• _Work task_
Update the entries from the start through the line with "What is the value of the 3rd", replacing "series" with "trace" and leaving everything else unchanged.

• _Records_
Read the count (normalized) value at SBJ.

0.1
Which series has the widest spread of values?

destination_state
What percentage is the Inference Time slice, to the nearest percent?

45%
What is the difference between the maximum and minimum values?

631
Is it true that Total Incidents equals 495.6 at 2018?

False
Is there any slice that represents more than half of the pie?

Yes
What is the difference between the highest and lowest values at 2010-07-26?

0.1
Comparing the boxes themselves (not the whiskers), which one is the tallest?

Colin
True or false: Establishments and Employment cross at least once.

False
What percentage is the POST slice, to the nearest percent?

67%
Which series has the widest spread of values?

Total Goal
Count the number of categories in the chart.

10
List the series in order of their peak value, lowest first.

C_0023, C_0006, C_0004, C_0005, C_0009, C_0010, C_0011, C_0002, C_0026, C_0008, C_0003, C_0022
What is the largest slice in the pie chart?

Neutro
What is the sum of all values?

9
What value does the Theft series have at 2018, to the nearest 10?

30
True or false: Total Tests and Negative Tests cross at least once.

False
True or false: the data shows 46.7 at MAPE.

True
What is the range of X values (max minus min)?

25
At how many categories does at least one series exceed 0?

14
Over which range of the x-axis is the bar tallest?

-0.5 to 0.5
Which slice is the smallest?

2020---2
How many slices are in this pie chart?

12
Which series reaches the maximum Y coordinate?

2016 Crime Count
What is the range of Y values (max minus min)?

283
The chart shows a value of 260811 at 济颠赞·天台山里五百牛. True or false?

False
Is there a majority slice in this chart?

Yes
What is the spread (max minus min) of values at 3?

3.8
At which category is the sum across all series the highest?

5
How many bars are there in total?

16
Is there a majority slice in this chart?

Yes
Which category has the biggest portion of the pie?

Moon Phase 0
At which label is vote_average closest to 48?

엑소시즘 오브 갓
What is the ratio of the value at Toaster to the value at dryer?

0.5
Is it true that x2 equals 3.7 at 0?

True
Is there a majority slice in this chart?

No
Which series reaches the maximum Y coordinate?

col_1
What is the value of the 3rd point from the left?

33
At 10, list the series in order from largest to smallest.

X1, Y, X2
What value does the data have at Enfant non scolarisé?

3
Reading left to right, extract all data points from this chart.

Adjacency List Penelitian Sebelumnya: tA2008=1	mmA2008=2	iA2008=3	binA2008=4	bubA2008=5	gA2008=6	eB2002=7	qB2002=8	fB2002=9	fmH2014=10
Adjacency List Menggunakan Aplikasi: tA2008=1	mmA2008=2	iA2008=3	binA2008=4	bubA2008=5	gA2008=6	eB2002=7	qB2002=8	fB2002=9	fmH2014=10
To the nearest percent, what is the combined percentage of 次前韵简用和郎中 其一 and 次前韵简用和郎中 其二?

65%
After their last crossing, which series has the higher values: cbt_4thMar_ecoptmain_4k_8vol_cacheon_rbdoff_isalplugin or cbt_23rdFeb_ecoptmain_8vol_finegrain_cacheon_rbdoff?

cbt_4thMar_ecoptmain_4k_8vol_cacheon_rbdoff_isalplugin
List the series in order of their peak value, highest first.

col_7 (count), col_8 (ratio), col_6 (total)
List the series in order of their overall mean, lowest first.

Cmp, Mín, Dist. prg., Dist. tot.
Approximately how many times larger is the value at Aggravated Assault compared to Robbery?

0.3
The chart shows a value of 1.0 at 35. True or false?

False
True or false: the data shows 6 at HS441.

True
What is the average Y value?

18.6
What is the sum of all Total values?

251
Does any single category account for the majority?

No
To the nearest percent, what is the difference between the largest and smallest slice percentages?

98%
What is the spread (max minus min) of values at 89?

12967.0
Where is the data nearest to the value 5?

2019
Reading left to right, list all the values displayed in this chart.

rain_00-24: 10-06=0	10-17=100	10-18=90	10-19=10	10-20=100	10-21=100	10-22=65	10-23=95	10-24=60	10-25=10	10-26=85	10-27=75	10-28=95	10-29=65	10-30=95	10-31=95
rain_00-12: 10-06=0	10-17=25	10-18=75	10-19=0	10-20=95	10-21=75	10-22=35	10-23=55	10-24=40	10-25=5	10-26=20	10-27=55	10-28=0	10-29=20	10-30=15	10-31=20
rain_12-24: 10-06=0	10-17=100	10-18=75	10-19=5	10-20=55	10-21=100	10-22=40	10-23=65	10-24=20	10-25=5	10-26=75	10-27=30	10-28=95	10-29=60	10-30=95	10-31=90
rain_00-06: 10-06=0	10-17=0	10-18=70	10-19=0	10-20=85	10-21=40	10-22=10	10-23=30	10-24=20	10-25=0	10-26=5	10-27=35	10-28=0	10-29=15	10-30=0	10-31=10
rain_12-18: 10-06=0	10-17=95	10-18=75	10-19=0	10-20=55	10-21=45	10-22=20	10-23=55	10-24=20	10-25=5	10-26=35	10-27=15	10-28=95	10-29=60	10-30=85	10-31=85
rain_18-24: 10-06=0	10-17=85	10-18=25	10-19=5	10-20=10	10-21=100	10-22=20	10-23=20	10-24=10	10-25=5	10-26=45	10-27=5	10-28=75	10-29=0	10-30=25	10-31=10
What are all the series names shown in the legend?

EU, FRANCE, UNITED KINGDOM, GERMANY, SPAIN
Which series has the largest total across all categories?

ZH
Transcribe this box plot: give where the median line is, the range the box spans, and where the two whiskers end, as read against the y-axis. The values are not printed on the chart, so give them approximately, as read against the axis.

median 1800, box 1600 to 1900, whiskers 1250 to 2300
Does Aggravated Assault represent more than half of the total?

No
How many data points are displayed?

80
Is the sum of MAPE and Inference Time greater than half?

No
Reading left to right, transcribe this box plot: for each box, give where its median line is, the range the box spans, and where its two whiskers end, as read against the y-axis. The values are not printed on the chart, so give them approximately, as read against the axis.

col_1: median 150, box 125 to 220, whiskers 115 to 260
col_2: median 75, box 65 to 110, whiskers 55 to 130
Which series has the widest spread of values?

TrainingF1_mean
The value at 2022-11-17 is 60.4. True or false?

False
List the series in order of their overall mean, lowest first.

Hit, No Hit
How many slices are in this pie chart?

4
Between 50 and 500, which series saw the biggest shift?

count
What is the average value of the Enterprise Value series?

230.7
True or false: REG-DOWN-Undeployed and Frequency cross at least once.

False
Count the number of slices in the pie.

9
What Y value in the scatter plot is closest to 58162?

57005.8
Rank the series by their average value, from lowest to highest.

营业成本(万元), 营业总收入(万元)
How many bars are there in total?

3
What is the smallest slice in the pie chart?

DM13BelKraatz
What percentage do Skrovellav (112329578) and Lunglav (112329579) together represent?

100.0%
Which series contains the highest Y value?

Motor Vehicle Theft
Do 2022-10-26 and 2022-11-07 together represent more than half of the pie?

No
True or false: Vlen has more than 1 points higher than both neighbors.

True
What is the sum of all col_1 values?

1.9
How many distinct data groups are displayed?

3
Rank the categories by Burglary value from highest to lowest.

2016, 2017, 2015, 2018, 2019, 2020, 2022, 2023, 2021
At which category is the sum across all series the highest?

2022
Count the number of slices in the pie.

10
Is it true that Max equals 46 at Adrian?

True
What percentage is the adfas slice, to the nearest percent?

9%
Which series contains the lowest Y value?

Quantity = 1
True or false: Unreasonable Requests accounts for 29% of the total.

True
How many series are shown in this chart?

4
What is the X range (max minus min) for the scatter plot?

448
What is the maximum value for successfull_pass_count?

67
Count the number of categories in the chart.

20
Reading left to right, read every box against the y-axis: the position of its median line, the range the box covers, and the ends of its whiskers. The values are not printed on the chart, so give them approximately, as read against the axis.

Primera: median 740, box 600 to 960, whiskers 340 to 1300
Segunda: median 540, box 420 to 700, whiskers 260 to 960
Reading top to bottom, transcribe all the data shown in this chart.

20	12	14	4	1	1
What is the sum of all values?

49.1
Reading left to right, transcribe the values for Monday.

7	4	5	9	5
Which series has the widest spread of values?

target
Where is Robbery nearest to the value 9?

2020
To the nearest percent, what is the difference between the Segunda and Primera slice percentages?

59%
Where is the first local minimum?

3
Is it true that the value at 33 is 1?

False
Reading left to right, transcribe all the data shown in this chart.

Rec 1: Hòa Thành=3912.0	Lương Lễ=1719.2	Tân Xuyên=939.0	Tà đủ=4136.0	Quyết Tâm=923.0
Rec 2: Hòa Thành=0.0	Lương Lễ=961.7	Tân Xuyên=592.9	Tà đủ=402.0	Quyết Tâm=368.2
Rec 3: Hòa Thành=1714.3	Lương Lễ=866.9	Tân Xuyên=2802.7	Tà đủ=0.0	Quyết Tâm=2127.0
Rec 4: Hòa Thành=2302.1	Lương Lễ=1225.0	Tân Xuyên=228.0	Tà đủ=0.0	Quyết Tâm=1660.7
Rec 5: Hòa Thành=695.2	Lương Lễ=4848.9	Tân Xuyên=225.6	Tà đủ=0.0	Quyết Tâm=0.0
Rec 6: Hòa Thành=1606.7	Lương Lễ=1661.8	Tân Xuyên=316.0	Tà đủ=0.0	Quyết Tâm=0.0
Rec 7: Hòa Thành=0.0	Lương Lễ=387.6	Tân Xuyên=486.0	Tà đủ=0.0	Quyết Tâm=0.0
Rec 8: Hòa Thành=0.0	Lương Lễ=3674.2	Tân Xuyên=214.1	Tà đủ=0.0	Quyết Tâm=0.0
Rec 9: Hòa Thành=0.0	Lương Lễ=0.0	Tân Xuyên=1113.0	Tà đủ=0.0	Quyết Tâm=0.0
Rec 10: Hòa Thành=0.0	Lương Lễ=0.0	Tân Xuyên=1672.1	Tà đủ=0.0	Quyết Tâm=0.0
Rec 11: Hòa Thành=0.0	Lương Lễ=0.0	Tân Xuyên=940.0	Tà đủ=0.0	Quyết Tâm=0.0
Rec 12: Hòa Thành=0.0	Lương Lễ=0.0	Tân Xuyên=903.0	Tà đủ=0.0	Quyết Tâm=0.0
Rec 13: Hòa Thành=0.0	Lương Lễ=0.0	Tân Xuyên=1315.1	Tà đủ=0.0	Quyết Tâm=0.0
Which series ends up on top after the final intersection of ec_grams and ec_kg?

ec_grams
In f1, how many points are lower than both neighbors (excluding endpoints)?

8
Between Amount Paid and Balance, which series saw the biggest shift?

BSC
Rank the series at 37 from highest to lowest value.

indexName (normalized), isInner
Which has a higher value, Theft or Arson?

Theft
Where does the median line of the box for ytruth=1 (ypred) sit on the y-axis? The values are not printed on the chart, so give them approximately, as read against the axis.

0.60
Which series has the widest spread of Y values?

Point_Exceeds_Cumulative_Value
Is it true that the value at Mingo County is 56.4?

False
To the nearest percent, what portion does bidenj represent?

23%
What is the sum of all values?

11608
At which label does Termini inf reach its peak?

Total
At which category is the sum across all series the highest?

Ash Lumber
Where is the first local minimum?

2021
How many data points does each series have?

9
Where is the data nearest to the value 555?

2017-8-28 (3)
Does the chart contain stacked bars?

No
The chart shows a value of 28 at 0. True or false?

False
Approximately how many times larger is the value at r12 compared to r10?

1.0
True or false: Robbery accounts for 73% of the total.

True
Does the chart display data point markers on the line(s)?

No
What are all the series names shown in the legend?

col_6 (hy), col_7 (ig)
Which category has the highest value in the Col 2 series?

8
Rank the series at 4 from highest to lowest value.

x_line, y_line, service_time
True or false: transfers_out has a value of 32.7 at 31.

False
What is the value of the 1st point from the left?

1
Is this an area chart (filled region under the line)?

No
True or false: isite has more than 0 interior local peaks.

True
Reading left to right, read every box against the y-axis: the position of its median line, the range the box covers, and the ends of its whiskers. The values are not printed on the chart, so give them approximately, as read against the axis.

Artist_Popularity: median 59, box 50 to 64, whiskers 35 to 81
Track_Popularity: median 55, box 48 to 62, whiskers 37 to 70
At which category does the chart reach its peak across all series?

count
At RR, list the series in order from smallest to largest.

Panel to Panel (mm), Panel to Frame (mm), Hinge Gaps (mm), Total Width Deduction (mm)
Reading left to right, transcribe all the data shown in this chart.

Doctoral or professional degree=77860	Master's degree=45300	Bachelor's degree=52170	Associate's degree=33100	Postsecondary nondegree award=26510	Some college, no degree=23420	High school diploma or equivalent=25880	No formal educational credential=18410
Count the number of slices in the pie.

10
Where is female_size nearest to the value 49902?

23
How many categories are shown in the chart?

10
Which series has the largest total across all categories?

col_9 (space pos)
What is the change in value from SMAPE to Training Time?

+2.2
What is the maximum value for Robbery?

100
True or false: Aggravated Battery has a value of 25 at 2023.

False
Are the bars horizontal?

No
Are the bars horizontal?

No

• _Exercise solution_
Read the count (normalized) value at SBJ.

0.1
Which trace has the widest spread of values?

destination_state
What percentage is the Inference Time slice, to the nearest percent?

45%
What is the difference between the maximum and minimum values?

631
Is it true that Total Incidents equals 495.6 at 2018?

False
Is there any slice that represents more than half of the pie?

Yes
What is the difference between the highest and lowest values at 2010-07-26?

0.1
Comparing the boxes themselves (not the whiskers), which one is the tallest?

Colin
True or false: Establishments and Employment cross at least once.

False
What percentage is the POST slice, to the nearest percent?

67%
Which trace has the widest spread of values?

Total Goal
Count the number of categories in the chart.

10
List the trace in order of their peak value, lowest first.

C_0023, C_0006, C_0004, C_0005, C_0009, C_0010, C_0011, C_0002, C_0026, C_0008, C_0003, C_0022
What is the largest slice in the pie chart?

Neutro
What is the sum of all values?

9
What value does the Theft trace have at 2018, to the nearest 10?

30
True or false: Total Tests and Negative Tests cross at least once.

False
True or false: the data shows 46.7 at MAPE.

True
What is the range of X values (max minus min)?

25
At how many categories does at least one trace exceed 0?

14
Over which range of the x-axis is the bar tallest?

-0.5 to 0.5
Which slice is the smallest?

2020---2
How many slices are in this pie chart?

12
Which trace reaches the maximum Y coordinate?

2016 Crime Count
What is the range of Y values (max minus min)?

283
The chart shows a value of 260811 at 济颠赞·天台山里五百牛. True or false?

False
Is there a majority slice in this chart?

Yes
What is the spread (max minus min) of values at 3?

3.8
At which category is the sum across all trace the highest?

5
How many bars are there in total?

16
Is there a majority slice in this chart?

Yes
Which category has the biggest portion of the pie?

Moon Phase 0
At which label is vote_average closest to 48?

엑소시즘 오브 갓
What is the ratio of the value at Toaster to the value at dryer?

0.5
Is it true that x2 equals 3.7 at 0?

True
Is there a majority slice in this chart?

No
Which trace reaches the maximum Y coordinate?

col_1
What is the value of the 3rd point from the left?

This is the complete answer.